**Exercise objective**
In the listing below, a line holding "non-Hodgkin's type, Low" and a line holding "micrograph of neoplastic" mark the range. Retype both exactly, with all lines between them.

**Input data**
-- -- --
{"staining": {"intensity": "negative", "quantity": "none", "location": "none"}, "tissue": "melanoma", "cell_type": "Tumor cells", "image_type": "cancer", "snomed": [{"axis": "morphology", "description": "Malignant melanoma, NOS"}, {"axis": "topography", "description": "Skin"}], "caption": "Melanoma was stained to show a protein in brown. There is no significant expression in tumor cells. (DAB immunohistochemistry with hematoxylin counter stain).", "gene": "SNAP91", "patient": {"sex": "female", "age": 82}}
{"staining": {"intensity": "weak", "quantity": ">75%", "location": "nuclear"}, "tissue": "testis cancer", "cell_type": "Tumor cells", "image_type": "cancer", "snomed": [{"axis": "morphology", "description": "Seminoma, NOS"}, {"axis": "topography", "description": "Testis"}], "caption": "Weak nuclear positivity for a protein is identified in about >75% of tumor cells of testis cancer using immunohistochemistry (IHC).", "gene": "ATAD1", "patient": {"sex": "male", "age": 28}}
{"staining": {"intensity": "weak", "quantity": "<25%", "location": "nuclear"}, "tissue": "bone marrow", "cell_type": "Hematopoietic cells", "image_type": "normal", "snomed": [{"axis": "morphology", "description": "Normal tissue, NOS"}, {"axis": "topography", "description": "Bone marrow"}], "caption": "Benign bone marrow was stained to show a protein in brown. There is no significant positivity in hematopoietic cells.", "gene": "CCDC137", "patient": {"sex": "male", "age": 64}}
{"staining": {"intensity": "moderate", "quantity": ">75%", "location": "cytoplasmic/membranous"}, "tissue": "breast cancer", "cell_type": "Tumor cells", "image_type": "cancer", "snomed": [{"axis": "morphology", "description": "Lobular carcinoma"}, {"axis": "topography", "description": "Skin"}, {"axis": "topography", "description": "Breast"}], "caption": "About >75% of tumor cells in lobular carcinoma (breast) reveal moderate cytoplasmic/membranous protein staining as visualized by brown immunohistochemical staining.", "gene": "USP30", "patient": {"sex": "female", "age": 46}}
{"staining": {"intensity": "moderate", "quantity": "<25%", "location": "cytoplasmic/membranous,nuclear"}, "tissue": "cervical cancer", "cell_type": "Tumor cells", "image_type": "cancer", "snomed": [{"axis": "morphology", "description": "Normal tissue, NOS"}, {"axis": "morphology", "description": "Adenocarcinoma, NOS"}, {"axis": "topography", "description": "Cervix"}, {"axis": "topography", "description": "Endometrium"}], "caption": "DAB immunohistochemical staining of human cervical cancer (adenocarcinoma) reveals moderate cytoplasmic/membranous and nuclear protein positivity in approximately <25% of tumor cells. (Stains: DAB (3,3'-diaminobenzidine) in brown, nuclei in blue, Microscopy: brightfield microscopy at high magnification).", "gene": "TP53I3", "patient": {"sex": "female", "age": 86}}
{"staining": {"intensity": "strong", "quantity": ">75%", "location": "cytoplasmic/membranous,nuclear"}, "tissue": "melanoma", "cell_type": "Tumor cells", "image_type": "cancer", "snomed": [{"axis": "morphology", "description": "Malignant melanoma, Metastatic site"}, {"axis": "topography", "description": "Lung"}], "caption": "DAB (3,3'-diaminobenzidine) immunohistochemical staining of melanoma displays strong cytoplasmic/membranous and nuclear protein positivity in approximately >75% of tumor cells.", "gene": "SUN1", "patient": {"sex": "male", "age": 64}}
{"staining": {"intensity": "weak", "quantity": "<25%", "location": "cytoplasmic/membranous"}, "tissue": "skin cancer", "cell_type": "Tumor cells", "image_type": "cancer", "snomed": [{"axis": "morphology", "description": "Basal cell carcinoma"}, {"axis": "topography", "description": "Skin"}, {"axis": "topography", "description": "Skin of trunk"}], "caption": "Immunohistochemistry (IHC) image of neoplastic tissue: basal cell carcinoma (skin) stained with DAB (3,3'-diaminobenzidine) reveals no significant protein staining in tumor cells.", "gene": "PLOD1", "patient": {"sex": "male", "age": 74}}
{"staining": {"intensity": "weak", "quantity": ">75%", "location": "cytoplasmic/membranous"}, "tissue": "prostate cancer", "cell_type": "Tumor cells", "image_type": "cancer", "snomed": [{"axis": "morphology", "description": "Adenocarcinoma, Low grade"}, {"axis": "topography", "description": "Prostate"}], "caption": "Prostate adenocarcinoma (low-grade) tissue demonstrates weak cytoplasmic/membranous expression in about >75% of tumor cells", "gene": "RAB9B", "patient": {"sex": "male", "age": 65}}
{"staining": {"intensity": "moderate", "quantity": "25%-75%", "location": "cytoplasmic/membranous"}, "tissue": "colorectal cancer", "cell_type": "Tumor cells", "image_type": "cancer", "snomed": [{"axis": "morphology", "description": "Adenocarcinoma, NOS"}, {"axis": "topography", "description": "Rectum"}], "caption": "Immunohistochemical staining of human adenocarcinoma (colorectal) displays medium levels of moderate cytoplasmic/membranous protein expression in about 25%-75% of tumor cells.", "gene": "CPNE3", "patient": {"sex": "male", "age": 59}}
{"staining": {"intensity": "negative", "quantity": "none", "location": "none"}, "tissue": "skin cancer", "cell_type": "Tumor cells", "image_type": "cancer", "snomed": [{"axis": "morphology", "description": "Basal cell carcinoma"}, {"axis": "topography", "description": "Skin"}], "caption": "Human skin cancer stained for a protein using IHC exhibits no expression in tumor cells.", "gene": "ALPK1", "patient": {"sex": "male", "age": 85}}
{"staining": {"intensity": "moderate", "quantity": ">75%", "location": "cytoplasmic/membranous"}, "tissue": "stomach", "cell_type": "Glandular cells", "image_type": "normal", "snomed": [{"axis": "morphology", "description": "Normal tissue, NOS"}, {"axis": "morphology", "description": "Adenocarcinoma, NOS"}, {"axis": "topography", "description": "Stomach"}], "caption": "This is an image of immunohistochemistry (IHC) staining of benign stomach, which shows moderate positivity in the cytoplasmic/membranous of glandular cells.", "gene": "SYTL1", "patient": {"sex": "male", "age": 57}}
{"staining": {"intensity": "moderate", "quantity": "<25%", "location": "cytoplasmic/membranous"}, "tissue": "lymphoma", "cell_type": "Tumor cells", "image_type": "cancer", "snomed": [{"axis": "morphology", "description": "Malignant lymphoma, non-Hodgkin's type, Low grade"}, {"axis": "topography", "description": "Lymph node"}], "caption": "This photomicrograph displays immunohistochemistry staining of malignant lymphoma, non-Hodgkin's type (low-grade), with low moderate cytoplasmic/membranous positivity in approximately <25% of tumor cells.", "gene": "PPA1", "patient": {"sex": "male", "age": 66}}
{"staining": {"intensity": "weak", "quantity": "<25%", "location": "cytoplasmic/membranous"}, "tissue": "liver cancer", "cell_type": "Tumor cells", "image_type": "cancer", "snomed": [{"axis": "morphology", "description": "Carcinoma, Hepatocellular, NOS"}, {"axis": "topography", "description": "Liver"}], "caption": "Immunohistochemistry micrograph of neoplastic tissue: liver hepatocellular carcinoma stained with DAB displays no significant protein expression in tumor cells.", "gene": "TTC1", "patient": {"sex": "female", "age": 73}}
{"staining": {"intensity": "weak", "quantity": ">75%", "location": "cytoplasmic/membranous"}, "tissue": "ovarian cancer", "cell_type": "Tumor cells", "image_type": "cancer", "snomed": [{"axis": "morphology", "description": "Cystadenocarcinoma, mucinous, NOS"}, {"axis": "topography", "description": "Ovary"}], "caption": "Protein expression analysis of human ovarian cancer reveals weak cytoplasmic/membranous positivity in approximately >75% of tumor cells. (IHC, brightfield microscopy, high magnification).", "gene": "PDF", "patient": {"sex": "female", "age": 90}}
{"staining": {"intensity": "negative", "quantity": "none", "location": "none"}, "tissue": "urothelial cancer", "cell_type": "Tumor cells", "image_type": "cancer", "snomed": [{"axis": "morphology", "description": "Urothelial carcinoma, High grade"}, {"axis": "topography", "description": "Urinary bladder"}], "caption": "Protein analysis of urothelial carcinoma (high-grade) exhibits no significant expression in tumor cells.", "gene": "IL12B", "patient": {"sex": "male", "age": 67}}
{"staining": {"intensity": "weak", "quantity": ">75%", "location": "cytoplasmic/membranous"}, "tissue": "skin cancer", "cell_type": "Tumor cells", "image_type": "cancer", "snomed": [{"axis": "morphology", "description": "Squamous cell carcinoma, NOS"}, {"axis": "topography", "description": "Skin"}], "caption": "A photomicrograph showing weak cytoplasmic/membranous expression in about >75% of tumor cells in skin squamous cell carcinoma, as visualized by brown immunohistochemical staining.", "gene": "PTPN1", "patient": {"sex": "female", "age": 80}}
-- -- --
**Task output**
{"staining": {"intensity": "moderate", "quantity": "<25%", "location": "cytoplasmic/membranous"}, "tissue": "lymphoma", "cell_type": "Tumor cells", "image_type": "cancer", "snomed": [{"axis": "morphology", "description": "Malignant lymphoma, non-Hodgkin's type, Low grade"}, {"axis": "topography", "description": "Lymph node"}], "caption": "This photomicrograph displays immunohistochemistry staining of malignant lymphoma, non-Hodgkin's type (low-grade), with low moderate cytoplasmic/membranous positivity in approximately <25% of tumor cells.", "gene": "PPA1", "patient": {"sex": "male", "age": 66}}
{"staining": {"intensity": "weak", "quantity": "<25%", "location": "cytoplasmic/membranous"}, "tissue": "liver cancer", "cell_type": "Tumor cells", "image_type": "cancer", "snomed": [{"axis": "morphology", "description": "Carcinoma, Hepatocellular, NOS"}, {"axis": "topography", "description": "Liver"}], "caption": "Immunohistochemistry micrograph of neoplastic tissue: liver hepatocellular carcinoma stained with DAB displays no significant protein expression in tumor cells.", "gene": "TTC1", "patient": {"sex": "female", "age": 73}}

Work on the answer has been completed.